The next morning, the frost on the roof tiles glittered under the thin sunlight, and the air was sharp enough to bite.
Ruan Yue was in her yard splitting firewood — the thin logs stubborn under her axe — when she heard a soft knock on her gate.
She frowned. Nobody came to her place unless they wanted something… or trouble.
Pushing the gate open, she found Zhao Xiuxiu standing there in a pale blue padded jacket, scarf wrapped neatly around her neck, holding a steaming enamel lunch pail.
Ruan Yue blinked. "You're here… why?"
Xiuxiu's cheeks flushed from the cold, but she held the pail out with both hands. "This is for you. Yesterday, at the well… if you hadn't stepped in, I…" She hesitated, her gaze dropping. "I might have been in real trouble."
Ruan Yue crossed her arms. "You don't owe me anything."
"I do," Xiuxiu said firmly. "And I know you didn't have to help me. Please accept it."
Inside the pail was warm millet porridge — thick, golden, with a faint aroma of peanuts. In 1983, that was generosity. A ration-day treat.
Ruan Yue wanted to refuse. In this village, accepting something meant accepting ties. And ties meant gossip, obligation, and trouble.
But the girl's stubborn expression… ugh. It reminded her of her own younger self, back before life had taught her not to expect kindness.
She took the pail. "Fine. But that's the end of it. No more 'repaying favors' nonsense."
Xiuxiu's eyes brightened. "Alright."
They might have parted there — if not for the fact that a shadow fell across the yard.
A tall figure stepped into view, hands in his coat pockets, the collar of his gray military jacket catching the sunlight.
Shen Wenxiu.
The moment his gaze landed on the lunch pail in Ruan Yue's hands, his expression iced over.
"Xiuxiu," he said, voice low, "what are you doing here?"
Xiuxiu startled. "I—I just came to—"
"She was leaving," Ruan Yue cut in, handing the pail back to Xiuxiu. "And she won't be back."
Xiuxiu looked between them, flustered, then reluctantly took the pail. "I… should go."
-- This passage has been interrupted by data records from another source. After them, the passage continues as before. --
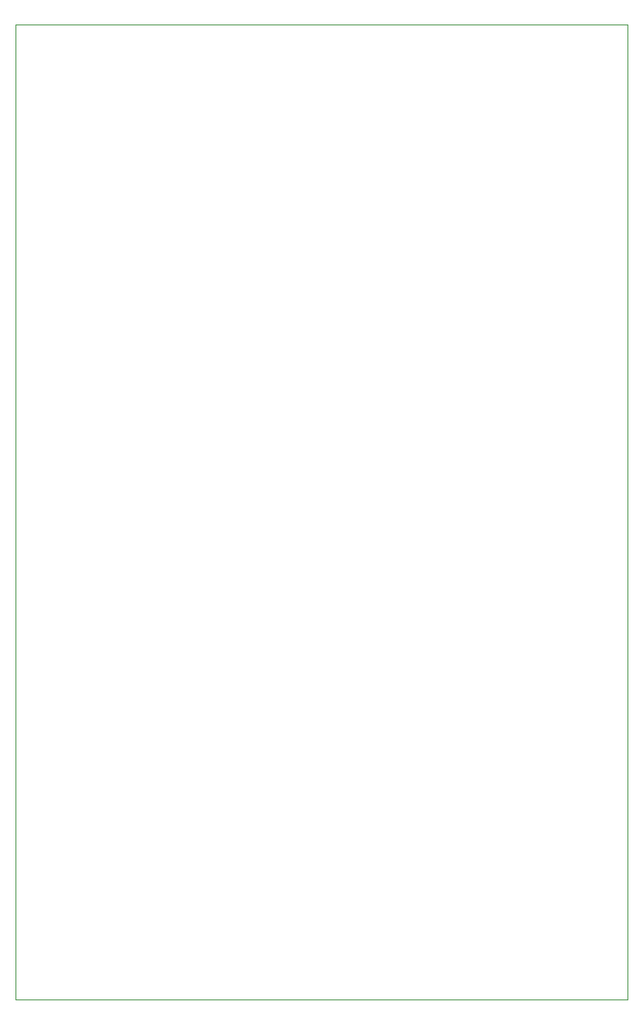
<source format=gbr>
%TF.GenerationSoftware,KiCad,Pcbnew,9.0.3*%
%TF.CreationDate,2025-08-11T15:59:24+01:00*%
%TF.ProjectId,MyZON-X,4d795a4f-4e2d-4582-9e6b-696361645f70,rev?*%
%TF.SameCoordinates,Original*%
%TF.FileFunction,Profile,NP*%
%FSLAX46Y46*%
G04 Gerber Fmt 4.6, Leading zero omitted, Abs format (unit mm)*
G04 Created by KiCad (PCBNEW 9.0.3) date 2025-08-11 15:59:24*
%MOMM*%
%LPD*%
G01*
G04 APERTURE LIST*
%TA.AperFunction,Profile*%
%ADD10C,0.050000*%
%TD*%
G04 APERTURE END LIST*
D10*
X52065000Y-48260000D02*
X115565000Y-48260000D01*
X115565000Y-149225000D01*
X52065000Y-149225000D01*
X52065000Y-48260000D01*
M02*

</source>
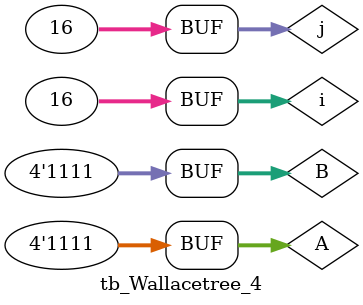
<source format=v>
module tb_Wallacetree_4;
    reg [3:0] A;
    reg [3:0] B;

    wire [7:0] M_OUT;
    wire [6:0] P0;
    integer i,j,error;

    Wallace_tree_4 DUT (A,B,M_OUT);
    

    initial begin
        $monitor ("A B M_OUT = %d %d %d", A, B, M_OUT);
        error = 0;
        for(i=0;i <=15;i = i+1)
            for(j=0;j <=15;j = j+1) 
            begin
                A <= i; 
                B <= j;
                #1;
                if(M_OUT != A*B) //if the result isnt correct increment "error".
                    error = error + 1;  
            end     
    end
      
endmodule

</source>
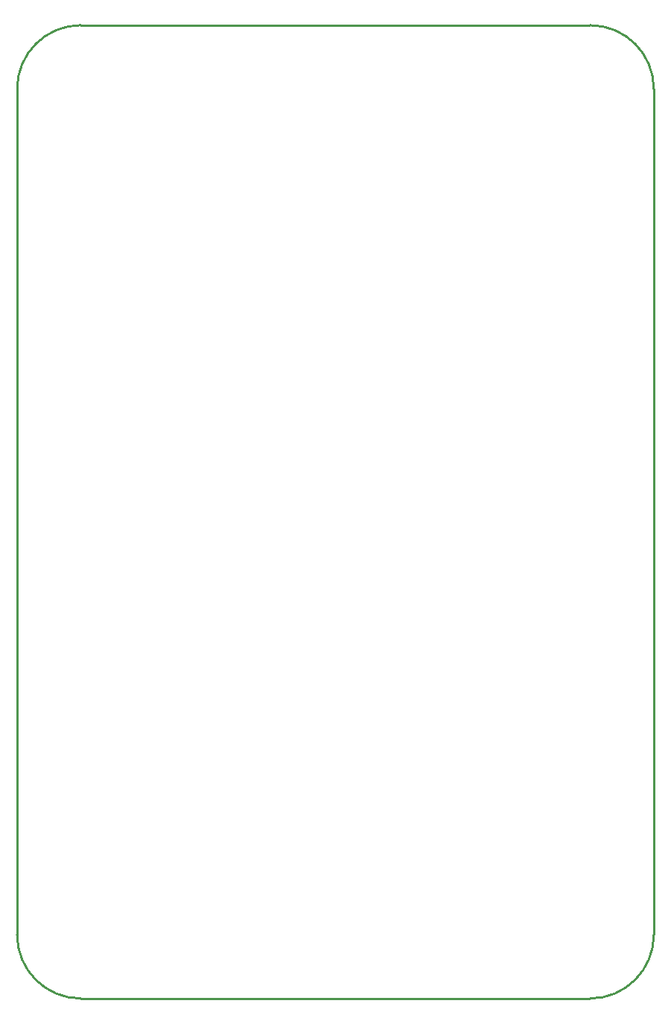
<source format=gko>
G04 Layer: BoardOutline*
G04 EasyEDA v6.4.19.5, 2021-05-01T16:54:04+01:00*
G04 546d7772027e45709b81d84d5bd5c9e2,16c567bfc68a422cbc3e568a0f495cef,10*
G04 Gerber Generator version 0.2*
G04 Scale: 100 percent, Rotated: No, Reflected: No *
G04 Dimensions in millimeters *
G04 leading zeros omitted , absolute positions ,4 integer and 5 decimal *
%FSLAX45Y45*%
%MOMM*%

%ADD10C,0.2540*%
D10*
X266700Y3060700D02*
G01*
X266700Y12661900D01*
X6781800Y2336800D02*
G01*
X990600Y2336800D01*
X7505700Y12661900D02*
G01*
X7505700Y3060700D01*
X990600Y13385800D02*
G01*
X6781800Y13385800D01*
G75*
G01*
X266700Y12661900D02*
G02*
X990600Y13385800I723900J0D01*
G75*
G01*
X990600Y2336800D02*
G02*
X266700Y3060700I0J723900D01*
G75*
G01*
X7505700Y3060700D02*
G02*
X6781800Y2336800I-723900J0D01*
G75*
G01*
X6781800Y13385800D02*
G02*
X7505700Y12661900I0J-723900D01*

%LPD*%
M02*

</source>
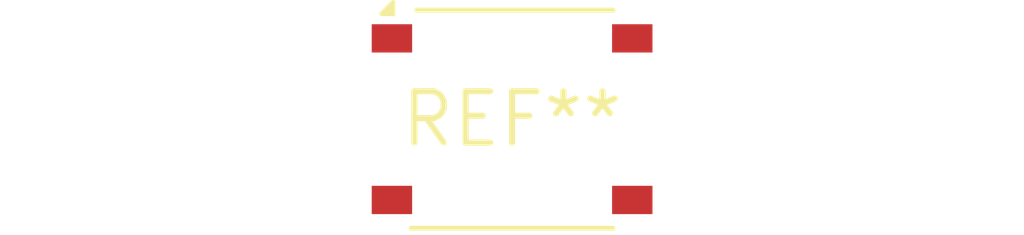
<source format=kicad_pcb>
(kicad_pcb (version 20240108) (generator pcbnew)

  (general
    (thickness 1.6)
  )

  (paper "A4")
  (layers
    (0 "F.Cu" signal)
    (31 "B.Cu" signal)
    (32 "B.Adhes" user "B.Adhesive")
    (33 "F.Adhes" user "F.Adhesive")
    (34 "B.Paste" user)
    (35 "F.Paste" user)
    (36 "B.SilkS" user "B.Silkscreen")
    (37 "F.SilkS" user "F.Silkscreen")
    (38 "B.Mask" user)
    (39 "F.Mask" user)
    (40 "Dwgs.User" user "User.Drawings")
    (41 "Cmts.User" user "User.Comments")
    (42 "Eco1.User" user "User.Eco1")
    (43 "Eco2.User" user "User.Eco2")
    (44 "Edge.Cuts" user)
    (45 "Margin" user)
    (46 "B.CrtYd" user "B.Courtyard")
    (47 "F.CrtYd" user "F.Courtyard")
    (48 "B.Fab" user)
    (49 "F.Fab" user)
    (50 "User.1" user)
    (51 "User.2" user)
    (52 "User.3" user)
    (53 "User.4" user)
    (54 "User.5" user)
    (55 "User.6" user)
    (56 "User.7" user)
    (57 "User.8" user)
    (58 "User.9" user)
  )

  (setup
    (pad_to_mask_clearance 0)
    (pcbplotparams
      (layerselection 0x00010fc_ffffffff)
      (plot_on_all_layers_selection 0x0000000_00000000)
      (disableapertmacros false)
      (usegerberextensions false)
      (usegerberattributes false)
      (usegerberadvancedattributes false)
      (creategerberjobfile false)
      (dashed_line_dash_ratio 12.000000)
      (dashed_line_gap_ratio 3.000000)
      (svgprecision 4)
      (plotframeref false)
      (viasonmask false)
      (mode 1)
      (useauxorigin false)
      (hpglpennumber 1)
      (hpglpenspeed 20)
      (hpglpendiameter 15.000000)
      (dxfpolygonmode false)
      (dxfimperialunits false)
      (dxfusepcbnewfont false)
      (psnegative false)
      (psa4output false)
      (plotreference false)
      (plotvalue false)
      (plotinvisibletext false)
      (sketchpadsonfab false)
      (subtractmaskfromsilk false)
      (outputformat 1)
      (mirror false)
      (drillshape 1)
      (scaleselection 1)
      (outputdirectory "")
    )
  )

  (net 0 "")

  (footprint "Diode_Bridge_Vishay_MBLS" (layer "F.Cu") (at 0 0))

)

</source>
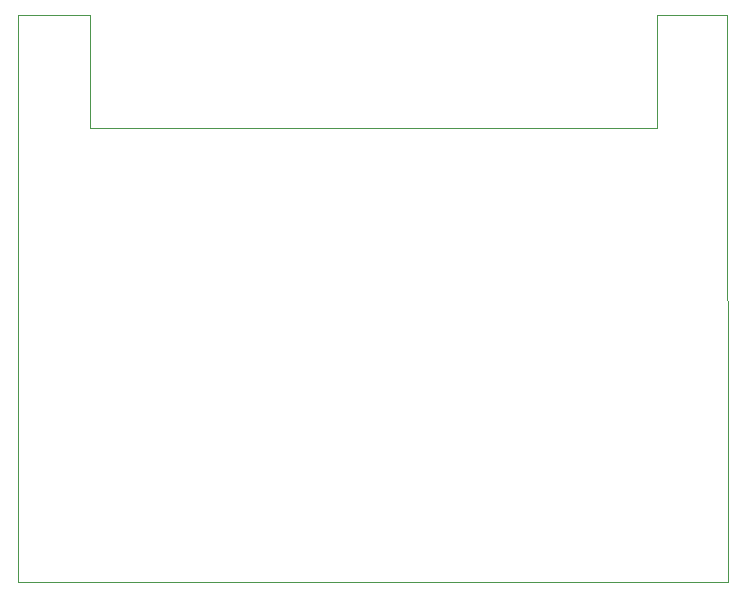
<source format=gbr>
%TF.GenerationSoftware,KiCad,Pcbnew,8.0.1*%
%TF.CreationDate,2024-05-04T23:45:59-07:00*%
%TF.ProjectId,gps_interposer,6770735f-696e-4746-9572-706f7365722e,rev?*%
%TF.SameCoordinates,Original*%
%TF.FileFunction,Profile,NP*%
%FSLAX46Y46*%
G04 Gerber Fmt 4.6, Leading zero omitted, Abs format (unit mm)*
G04 Created by KiCad (PCBNEW 8.0.1) date 2024-05-04 23:45:59*
%MOMM*%
%LPD*%
G01*
G04 APERTURE LIST*
%TA.AperFunction,Profile*%
%ADD10C,0.100000*%
%TD*%
G04 APERTURE END LIST*
D10*
X166000000Y-67000000D02*
X166000000Y-76500000D01*
X214000000Y-76500000D01*
X214000000Y-67000000D01*
X220000000Y-67000000D01*
X220020000Y-114990000D01*
X159970000Y-114990000D01*
X159970000Y-66960000D01*
X166000000Y-67000000D01*
M02*

</source>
She slipped past Shen Wenxiu and hurried down the path, her figure vanishing behind the row of bare persimmon trees.
Ruan Yue turned back to the man still standing there, his gaze sharp enough to cut glass.
"You've got some nerve," he said coldly. "First you stir trouble at the well, now you're getting close to her?"
Ruan Yue gave a humorless laugh. "You think too highly of me. I don't have the time or energy to play your drama."
Shen Wenxiu stepped closer, his shadow falling over her boots. "Stay away from Zhao Xiuxiu. In this life, you won't ruin her."
"In this life?" she repeated slowly, eyes narrowing. So, the rebirth had already made him this paranoid.
"Exactly," he said.
She tilted her head, smiling faintly. "Don't worry, Shen Wenxiu. I have no interest in your precious heroine. In fact, if you keep showing up at my door like this, the villagers will start thinking you're the one who can't stay away from me."
His jaw tightened, but he didn't answer. Instead, he gave her one last look — cold, assessing — before turning on his heel and walking off.
The system chimed in her head:
> Male lead hostility level — 82%.
"Wow," she muttered. "Three points. At this rate, maybe I can get him down to 50% before we both die of old age."
But she couldn't ignore the other warning in the system's tone — Shen Wenxiu was watching her too closely. One wrong step, and he'd make her life a living hell.
And in a village where rumors were currency, even the truth could be twisted into a knife.